Rubén Amón-El Confidencial
La gravedad del coronavirus y la prevención no contradicen que se propague de manera feroz la enfermedad del histerismo, de la angustia social y de la psicosis gracias al sensacionalismo de las TV
Proliferan estos días las imágenes apocalípticas a propósito del coronavirus, pero impresiona en particular la fotografía de un militar italiano que patrulla en el perímetro de la catedral de Milán provisto de mascarilla y de una ametralladora. Han desaparecido los turistas y los transeúntes en la zona del Duomo. Y se ha derrumbado el Ibex con todos los síntomas del efecto mariposa.
El virus no es ya un exotismo asiático, una fiebre amarilla, sino un problema occidental. Tan occidental y tan cercano como las góndolas vacías —parecen féretros navegando en la laguna Estigia— y como los partidos de fútbol que se van a suspender, bien sea para prevenir la pandemia real o bien sea para neutralizar la enfermedad imaginaria: una especie de hipocondría planetaria que expone el poder de la superstición en las supuestamente sociedades informadas e instruidas. La aldea global es antes una aldea que un fenómeno global, de tal manera que el sensacionalismo de las televisiones y la sugestión de una plaga bíblica predisponen el diagnóstico de una comunidad vulnerable y expuesta, otra vez, a la psicosis del fin del mundo.
La propia Organización Mundial de la Salud alerta ‘urbi et orbi’ del advenimiento de la gran pandemia, pero no está claro en qué consiste defenderse de ella, más allá de comprarse una mascarilla y de llevar un crucifijo o una bala de plata en el bolsillo. Se diría que la verdadera enfermedad es la histeria. No como mera abstracción, sino como demostración de una susceptibilidad que precipita las situaciones incontroladas de estrés, recelo del extranjero, angustia social y reacciones instintivas. Compramos en los chinos menos que antes. Y es probable que represaliemos ahora las pizzerías, más todavía cuando los programas de mayor audiencia promueven y vampirizan el gran espectáculo del planeta contaminado. Y no porque no haya razones para preocuparse ni para tomar medidas, sino porque el miedo a un agente exterior que se contagia fácilmente y que adquiere propiedades letales sobreestimula la credulidad de los espectadores.
Le sucedía al protagonista de Molière en ‘El enfermo imaginario’. Poco importa que la enfermedad sea ficticia si provoca los efectos psicosomáticos de una afección ‘verdadera’. El propio Molière fallecería al poco de estrenar la premonitoria pieza teatral, originando la leyenda negra de la indumentaria amarilla. Se supone que la llevaba puesta en las funciones. Y que le trajo mala suerte ponérsela, de tal manera que se ha generalizado la maldición del amarillo en los ambientes teatrales y hasta en los taurinos.

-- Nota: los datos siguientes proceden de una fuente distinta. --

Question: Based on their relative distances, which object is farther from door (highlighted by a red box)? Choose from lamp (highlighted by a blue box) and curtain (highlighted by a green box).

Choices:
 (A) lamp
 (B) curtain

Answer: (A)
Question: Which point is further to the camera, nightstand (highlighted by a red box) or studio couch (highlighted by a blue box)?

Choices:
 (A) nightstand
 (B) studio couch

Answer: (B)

Tiene sentido la anécdota en el contexto del carnaval en que sarcásticamente ahora nos encontramos. El travestismo de los disfraces predispone la generalización de una indumentaria aséptica y purísimamente blanca que describe un estado de sugestión enfermizo. El desinfectante se vende a precio de oro en Italia. Costaba tres euros hace unos días y ahora se eleva a 23, de tal forma que la histeria se traslada a los problemas de abastecimiento y provoca una epidemia social a expensas de la serenidad y de la convivencia. Sucederá lo mismo en España en cuanto aparezcan los primeros casos. Los ancianos se mueren por centenares a cuenta de la gripe, pero el coronavirus excita la imaginación de una pandemia crepuscular, más o menos como si la peste bubónica nos estuviera acechando.

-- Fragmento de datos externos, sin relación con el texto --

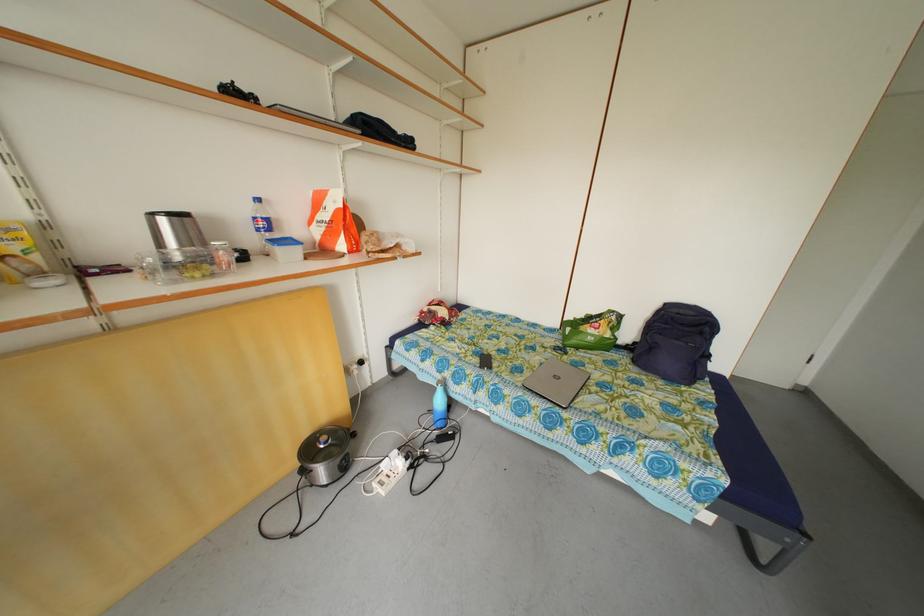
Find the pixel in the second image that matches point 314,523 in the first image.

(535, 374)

La gravedad inequívoca del coronavirus arriesga a ser menos relevante que la convulsión de la sociedad derivada del tremendismo y de las enfermedades imaginarias. Tanto valen estas últimas como las reales si terminan provocando un caos social, económico y hasta geopolítico, entre otras razones porque los remedios al brote apocalíptico engendran la sobreactuación y describen otros muchos intereses derivados. Empezando por la guerra comercial a China. Y por todas las dudas que ha planteado el régimen asiático en términos de transparencia y de rigor.
Es la razón por la que los medios informativos deberían responsabilizarse de la cautela y del rigor, pero la tentación de proyectar una película apocalíptica sobrepasa cualquier escrúpulo deontológico. Paradójicamente, la era del conocimiento procura todos los medios para propagar la superstición y los miedos atávicos. Sucedió con el ébola. Y volverá a ocurrir cada vez que se relacione al extranjero con el enfermo y al enfermo con el extranjero, más todavía en estos tiempos de populismo xenófobo y de prevención al contagio no ya de un virus sino de las ideas y de las reflexiones que puedan contaminar el hábitat de nuestra caverna.